Gen X Resiliency
The summer I found out that my mom was pregnant, I was cast in a local production of “The Wiz” as Adaperle, the Good Witch (type casting). It was hands down the best role I ever had. I had my own song and got to dress like Cyndi Lauper. After years of not landing substantial parts in the theater company I had been in since fourth grade, I felt vindicated. (The director of that program may or may have not had a thing for little boys. This is not really relevant to my story, but more proof that 80s were untenable times to be kid.)
But at 14, I was at last a Major Lead in a play. My star could shine. I impressed my family and friends, and had the requisite unrequited crush on the guy who played the wizard even though he “wasn’t cute” according to my friends.
After the play ended I had a month before high school began. I could not be more excited to go to Berkeley High, population 4,000 or something like that. I would live the life I had dreamed of, a John Hughes movie (which have not aged well at all) but cooler.
My friends and I had come a long way in Junior High. We were shop-lifting, raccoon-eyed, Wet n’ Wild lipstick and Hair Net wearing terrors of adolescent without any parameters other than be home by the time our parents got back from work. It was still the wild west days of free-range parenting. We had gotten Ds and drunk on liquor cabinet alcohol. We snuck out at night to go to the Rocky Horror Picture Show or the Talking Heads “Stop Making Sense” concert film. We had met with some personal limits that most kids don’t discover till college. It had been the worst and greatest time of our lives.
And here I was, Adaperle in a play and waiting to audition for the high school play (this happened before school started).
Then one day in August, I walked in on my mom crying. She had just gotten off the phone.
“What’s wrong?”
“I’m pregnant.”
And this is how I found out that I would have a sister. No sitting me down. No ceremony. Just complete shock and awe.
I’ve come to think now that my mom and I were more like sisters than mother and daughter. We had camraderie and inside jokes. There’s a picture of us at Easter and we are wearing the same shoes. We look like twins.
My sister was born at 4:00 AM on a weekday. Maybe it was a Thursday or Friday. I think I had a Geometry test later that day. I was not in the room but did hear the soundtrack and, needless to say, it did not inspire me to have the experience of pushing a human out of my body.
I was 15-years-old and changing diapers like a pro. I walked around with a baby slung on my hipand felt simpatico with the teen mothers I saw at school who took their babies to the school daycare. I fed her, put her to bed, and made her laugh.
And this is how I learned that parenting never stops. That you are needed all the time. You are a giving tree who will have all your limbs taken.
A few weeks after the Big News dropped on my unprepared 14-year-old self, my friends and I auditioned to be in the school play. The auditions took place before school started. My school was so big and high powered that not everyone made it into the play. A great reason to go to a small uncool school.

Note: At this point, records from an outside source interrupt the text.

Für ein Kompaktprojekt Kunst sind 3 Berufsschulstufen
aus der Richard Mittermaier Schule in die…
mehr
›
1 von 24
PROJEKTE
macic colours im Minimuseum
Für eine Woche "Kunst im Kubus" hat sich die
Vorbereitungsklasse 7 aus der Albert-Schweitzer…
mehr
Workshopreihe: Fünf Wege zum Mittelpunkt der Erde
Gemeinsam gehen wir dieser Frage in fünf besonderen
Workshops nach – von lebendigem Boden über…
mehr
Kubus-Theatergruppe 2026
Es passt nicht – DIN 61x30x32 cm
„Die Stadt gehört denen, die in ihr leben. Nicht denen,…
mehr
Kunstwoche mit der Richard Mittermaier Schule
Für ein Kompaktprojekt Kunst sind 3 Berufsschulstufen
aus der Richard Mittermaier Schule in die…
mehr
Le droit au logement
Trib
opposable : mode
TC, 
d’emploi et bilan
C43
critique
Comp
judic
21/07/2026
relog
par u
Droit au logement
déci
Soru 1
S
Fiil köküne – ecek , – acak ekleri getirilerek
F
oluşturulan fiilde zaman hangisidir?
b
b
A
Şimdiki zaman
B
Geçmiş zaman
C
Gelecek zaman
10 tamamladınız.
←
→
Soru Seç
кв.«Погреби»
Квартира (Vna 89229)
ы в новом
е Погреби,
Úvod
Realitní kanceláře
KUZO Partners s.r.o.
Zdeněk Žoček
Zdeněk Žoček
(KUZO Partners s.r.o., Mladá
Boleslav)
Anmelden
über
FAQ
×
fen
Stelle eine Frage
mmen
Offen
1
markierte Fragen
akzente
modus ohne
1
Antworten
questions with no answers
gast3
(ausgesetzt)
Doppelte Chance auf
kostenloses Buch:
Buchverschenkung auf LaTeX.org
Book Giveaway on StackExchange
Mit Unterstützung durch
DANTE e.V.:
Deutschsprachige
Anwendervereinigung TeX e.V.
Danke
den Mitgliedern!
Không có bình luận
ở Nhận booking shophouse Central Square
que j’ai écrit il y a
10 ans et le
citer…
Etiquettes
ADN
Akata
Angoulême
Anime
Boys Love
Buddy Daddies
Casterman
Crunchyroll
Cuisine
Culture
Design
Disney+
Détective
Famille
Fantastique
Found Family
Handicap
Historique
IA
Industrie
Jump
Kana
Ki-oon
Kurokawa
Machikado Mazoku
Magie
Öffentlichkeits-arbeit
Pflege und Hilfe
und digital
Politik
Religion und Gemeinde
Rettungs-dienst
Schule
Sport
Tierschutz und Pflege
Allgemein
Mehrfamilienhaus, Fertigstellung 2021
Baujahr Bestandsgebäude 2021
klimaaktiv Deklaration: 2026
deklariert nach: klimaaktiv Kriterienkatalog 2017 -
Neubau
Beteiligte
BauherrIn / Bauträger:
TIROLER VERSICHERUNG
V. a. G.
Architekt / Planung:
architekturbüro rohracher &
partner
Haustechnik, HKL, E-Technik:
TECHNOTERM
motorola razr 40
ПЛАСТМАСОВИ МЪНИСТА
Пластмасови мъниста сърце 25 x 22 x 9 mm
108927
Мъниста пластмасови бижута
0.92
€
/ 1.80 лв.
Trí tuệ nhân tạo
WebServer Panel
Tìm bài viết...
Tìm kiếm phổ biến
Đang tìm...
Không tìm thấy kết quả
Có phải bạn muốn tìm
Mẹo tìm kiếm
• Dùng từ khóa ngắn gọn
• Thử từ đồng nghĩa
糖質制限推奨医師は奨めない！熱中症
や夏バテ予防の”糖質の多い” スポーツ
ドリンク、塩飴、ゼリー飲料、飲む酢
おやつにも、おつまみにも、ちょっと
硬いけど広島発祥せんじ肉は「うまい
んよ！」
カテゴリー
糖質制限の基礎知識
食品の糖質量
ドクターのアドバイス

I didn’t get cast in the school play. I signed up for an interview to be on the school paper. I didn’t get accepted into the school paper. So I signed up for volleyball. I made the JV team but failed to be the volleyball superstar I dreamed of becoming. I wanted to be a tall Amazon with long tan legs and powerful arms. But I was 5’3″ and had petite arms. I didn’t feel very feminine inside but now I realize that I was a bit of a delicate flower.
The Yearbook staff interviewed me my Junior Year and lo and behold, I passed! So did my friends. Once on the yearbook staff it didn’t seem quiet as selective. A bigger group of weirdos could not be found. Two fellow staffers could be found making out all over the yearbook office. They were not what we thought of as “hot.” We begged them to stop. It wasn’t remotely sexy. In retrospect a form of harassment. But they called it love. I recently found a bunch of cards and drawings made for me by the future comic book geniuses who comprised our “art staff.” Crushes were had. We joked around and had fun and senior year my friend and I became co-editor-in-chiefs! We were shameless in pictures of ourselves.
When I applied for college I wrote all the essays myself. Not sure if my mother read them or not. I did get a tutor because I sucked at the SAT. My parents didn’t leave me too high and dry. But between picking up my sister from daycare and staying late at Yearbook, by the end of first semester of senior year, I was exhausted.
One day in the Spring, I came home from school and opened the mailbox to find a fat envelope from Yale University. I walked into the backyard for some reason to open it. I read the words, “We are happy to offer you…” I literally jumped for joy. All the rejections were a happy sacrifice for something that would set the course of my life.
Other rejections awaited me in life. Especially as a creative person. And they all suck. I hate being rejected. But I think some resiliency inside of me can’t be squashed.